Background and purpose:Activation of the proteinase-activated receptor-2 (PAR-2) induces scratching behaviour in mice. Here, we have investigated the role of kinin B-1 and B-2 receptors in the pruritogenic response elicited by activators of PAR-2.Experimental approach:Scratching was induced by an intradermal (i.d.) injection of trypsin or the selective PAR-2 activating peptide SLIGRL-NH2 at the back of the mouse neck. the animals were observed for 40 min and their scratching response was quantified.Key results:I.d. injection of trypsin or SLIGRL-NH2 evoked a scratching behaviour, dependent on PAR-2 activation. Mice genetically deficient in kinin B-1 or B-2 receptors exhibited reduced scratching behaviour after i.d. injection of trypsin or SLIGRL-NH2. Treatment (i.p.) with the non-peptide B-1 or B-2 receptor antagonists SSR240612 and FR173657, respectively, prevented the scratching behaviour caused by trypsin or SLIGRL-NH2. Nonetheless, only treatment i.p. with the peptide B-2 receptor antagonist, Hoe 140, but not the B-1 receptor antagonist (DALBK), inhibited the pruritogenic response to trypsin. Hoe 140 was also effective against SLIGRL-NH2-induced scratching behaviour when injected by i.d. or intrathecal (i.t.) routes.
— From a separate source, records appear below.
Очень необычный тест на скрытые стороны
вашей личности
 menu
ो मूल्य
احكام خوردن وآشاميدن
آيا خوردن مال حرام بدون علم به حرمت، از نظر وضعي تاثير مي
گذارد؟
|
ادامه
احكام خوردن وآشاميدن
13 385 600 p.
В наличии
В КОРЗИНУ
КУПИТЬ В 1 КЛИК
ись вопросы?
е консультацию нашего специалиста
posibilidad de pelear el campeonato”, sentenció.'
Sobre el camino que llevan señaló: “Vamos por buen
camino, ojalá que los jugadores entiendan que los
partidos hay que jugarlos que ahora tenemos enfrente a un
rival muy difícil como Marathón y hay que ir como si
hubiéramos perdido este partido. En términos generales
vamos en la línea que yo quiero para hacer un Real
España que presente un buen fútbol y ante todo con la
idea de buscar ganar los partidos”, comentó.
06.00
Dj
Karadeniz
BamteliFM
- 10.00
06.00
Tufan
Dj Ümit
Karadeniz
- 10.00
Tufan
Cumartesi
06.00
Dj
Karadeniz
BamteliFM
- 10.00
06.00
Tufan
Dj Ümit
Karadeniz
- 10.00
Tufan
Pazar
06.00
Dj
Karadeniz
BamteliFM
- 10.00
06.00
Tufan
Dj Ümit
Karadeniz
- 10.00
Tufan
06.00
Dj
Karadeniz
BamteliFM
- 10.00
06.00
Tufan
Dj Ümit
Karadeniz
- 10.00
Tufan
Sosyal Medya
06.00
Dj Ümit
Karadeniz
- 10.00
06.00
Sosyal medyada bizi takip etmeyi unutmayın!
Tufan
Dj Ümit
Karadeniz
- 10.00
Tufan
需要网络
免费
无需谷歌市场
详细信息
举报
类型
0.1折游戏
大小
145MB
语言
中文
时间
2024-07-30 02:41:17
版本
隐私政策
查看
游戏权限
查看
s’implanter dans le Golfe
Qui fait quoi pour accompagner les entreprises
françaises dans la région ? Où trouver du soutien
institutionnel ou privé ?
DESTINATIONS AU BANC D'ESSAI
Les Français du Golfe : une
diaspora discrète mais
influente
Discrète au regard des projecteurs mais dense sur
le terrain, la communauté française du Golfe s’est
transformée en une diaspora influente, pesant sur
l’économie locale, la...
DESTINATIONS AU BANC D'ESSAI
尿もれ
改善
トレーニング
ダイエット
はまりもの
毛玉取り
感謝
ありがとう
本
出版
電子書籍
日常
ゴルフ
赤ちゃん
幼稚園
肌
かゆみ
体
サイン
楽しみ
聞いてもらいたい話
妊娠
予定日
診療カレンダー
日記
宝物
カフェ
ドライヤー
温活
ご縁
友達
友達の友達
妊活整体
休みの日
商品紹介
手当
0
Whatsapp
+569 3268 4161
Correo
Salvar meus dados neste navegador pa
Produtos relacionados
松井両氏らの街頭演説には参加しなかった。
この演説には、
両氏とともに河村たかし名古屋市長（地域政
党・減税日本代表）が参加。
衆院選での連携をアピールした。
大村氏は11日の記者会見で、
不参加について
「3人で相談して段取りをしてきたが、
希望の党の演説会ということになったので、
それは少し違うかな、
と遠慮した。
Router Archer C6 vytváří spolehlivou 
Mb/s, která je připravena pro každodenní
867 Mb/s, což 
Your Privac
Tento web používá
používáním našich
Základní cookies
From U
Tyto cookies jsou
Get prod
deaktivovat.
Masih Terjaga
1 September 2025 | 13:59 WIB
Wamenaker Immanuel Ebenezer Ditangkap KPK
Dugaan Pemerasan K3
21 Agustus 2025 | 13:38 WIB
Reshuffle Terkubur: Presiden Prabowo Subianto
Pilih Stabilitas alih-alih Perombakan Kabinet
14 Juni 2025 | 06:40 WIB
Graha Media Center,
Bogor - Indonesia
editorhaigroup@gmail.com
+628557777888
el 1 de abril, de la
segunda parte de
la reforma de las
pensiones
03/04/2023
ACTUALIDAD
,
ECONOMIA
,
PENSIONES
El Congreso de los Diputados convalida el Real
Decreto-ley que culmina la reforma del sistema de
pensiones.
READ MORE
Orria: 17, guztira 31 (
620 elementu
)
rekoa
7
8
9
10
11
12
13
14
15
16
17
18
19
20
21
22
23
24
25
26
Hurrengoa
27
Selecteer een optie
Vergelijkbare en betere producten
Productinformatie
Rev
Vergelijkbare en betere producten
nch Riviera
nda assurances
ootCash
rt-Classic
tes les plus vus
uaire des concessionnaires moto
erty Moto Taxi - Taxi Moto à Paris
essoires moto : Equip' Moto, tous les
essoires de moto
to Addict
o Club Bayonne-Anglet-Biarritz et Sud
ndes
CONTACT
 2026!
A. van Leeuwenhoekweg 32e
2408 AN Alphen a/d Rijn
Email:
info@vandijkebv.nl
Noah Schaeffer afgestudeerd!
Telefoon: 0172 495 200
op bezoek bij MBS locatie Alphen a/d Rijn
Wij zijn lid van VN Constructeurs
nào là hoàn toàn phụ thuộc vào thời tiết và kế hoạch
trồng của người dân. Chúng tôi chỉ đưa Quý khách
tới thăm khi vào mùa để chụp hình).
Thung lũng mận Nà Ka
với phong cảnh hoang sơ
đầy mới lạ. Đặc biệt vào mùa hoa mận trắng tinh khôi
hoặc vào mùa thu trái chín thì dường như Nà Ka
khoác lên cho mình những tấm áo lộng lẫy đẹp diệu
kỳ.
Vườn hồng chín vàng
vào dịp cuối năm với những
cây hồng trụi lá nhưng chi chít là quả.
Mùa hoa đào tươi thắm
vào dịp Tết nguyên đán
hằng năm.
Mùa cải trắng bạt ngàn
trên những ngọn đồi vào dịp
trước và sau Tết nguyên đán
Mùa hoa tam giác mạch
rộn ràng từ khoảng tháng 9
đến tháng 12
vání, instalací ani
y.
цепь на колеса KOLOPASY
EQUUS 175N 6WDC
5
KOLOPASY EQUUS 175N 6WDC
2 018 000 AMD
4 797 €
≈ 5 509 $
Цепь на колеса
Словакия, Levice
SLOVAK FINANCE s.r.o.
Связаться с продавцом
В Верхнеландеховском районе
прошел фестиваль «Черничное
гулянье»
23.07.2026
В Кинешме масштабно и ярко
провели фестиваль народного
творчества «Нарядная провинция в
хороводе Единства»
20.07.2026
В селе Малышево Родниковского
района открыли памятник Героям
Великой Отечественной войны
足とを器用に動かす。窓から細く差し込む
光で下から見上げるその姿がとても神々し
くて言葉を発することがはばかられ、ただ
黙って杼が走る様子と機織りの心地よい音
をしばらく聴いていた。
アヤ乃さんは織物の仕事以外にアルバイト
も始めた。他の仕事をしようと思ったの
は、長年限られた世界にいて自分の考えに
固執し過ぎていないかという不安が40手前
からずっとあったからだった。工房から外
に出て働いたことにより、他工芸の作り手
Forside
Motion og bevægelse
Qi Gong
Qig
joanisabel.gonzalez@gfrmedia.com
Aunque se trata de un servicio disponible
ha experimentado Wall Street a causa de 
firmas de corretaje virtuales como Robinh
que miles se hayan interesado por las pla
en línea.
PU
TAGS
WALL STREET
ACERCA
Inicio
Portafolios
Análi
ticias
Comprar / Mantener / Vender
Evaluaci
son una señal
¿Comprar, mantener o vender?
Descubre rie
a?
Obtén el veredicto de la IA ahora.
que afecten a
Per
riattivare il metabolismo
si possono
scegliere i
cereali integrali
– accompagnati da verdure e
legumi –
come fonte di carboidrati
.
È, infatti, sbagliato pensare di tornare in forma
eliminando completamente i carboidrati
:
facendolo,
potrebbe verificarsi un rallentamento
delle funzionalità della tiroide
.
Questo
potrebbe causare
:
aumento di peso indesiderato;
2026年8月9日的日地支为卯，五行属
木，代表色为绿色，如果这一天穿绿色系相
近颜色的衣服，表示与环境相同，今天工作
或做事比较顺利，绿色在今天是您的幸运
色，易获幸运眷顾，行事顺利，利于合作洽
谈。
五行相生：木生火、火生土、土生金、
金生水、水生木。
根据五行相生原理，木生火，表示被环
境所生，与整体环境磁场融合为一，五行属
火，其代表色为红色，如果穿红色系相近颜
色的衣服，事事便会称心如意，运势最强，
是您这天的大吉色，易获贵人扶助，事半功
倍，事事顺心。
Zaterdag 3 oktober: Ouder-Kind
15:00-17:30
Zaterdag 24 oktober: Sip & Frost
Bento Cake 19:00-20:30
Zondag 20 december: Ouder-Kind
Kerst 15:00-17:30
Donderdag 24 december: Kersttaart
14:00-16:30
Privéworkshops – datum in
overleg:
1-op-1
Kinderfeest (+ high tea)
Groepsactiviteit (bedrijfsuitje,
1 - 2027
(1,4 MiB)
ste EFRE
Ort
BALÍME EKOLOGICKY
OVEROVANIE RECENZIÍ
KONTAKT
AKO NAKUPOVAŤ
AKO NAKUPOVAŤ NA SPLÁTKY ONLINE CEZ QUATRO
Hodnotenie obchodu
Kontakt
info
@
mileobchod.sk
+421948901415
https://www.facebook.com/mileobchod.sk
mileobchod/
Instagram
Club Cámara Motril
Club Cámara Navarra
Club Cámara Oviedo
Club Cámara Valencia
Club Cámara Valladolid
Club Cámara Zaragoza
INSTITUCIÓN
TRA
Also, the response to SLIGRL-NH2 was inhibited by i.t. (but not by i.d.) treatment with DALBK. Conversely, neither Hoe 140 nor DALBK were able to inhibit SLIGRL-NH2-induced scratching behaviour when given intracerebroventricularly (i.c.v.).Conclusions and implications:The present results demonstrated that kinins acting on both B-1 and B-2 receptors played a crucial role in controlling the pruriceptive signalling triggered by PAR-2 activation in mice.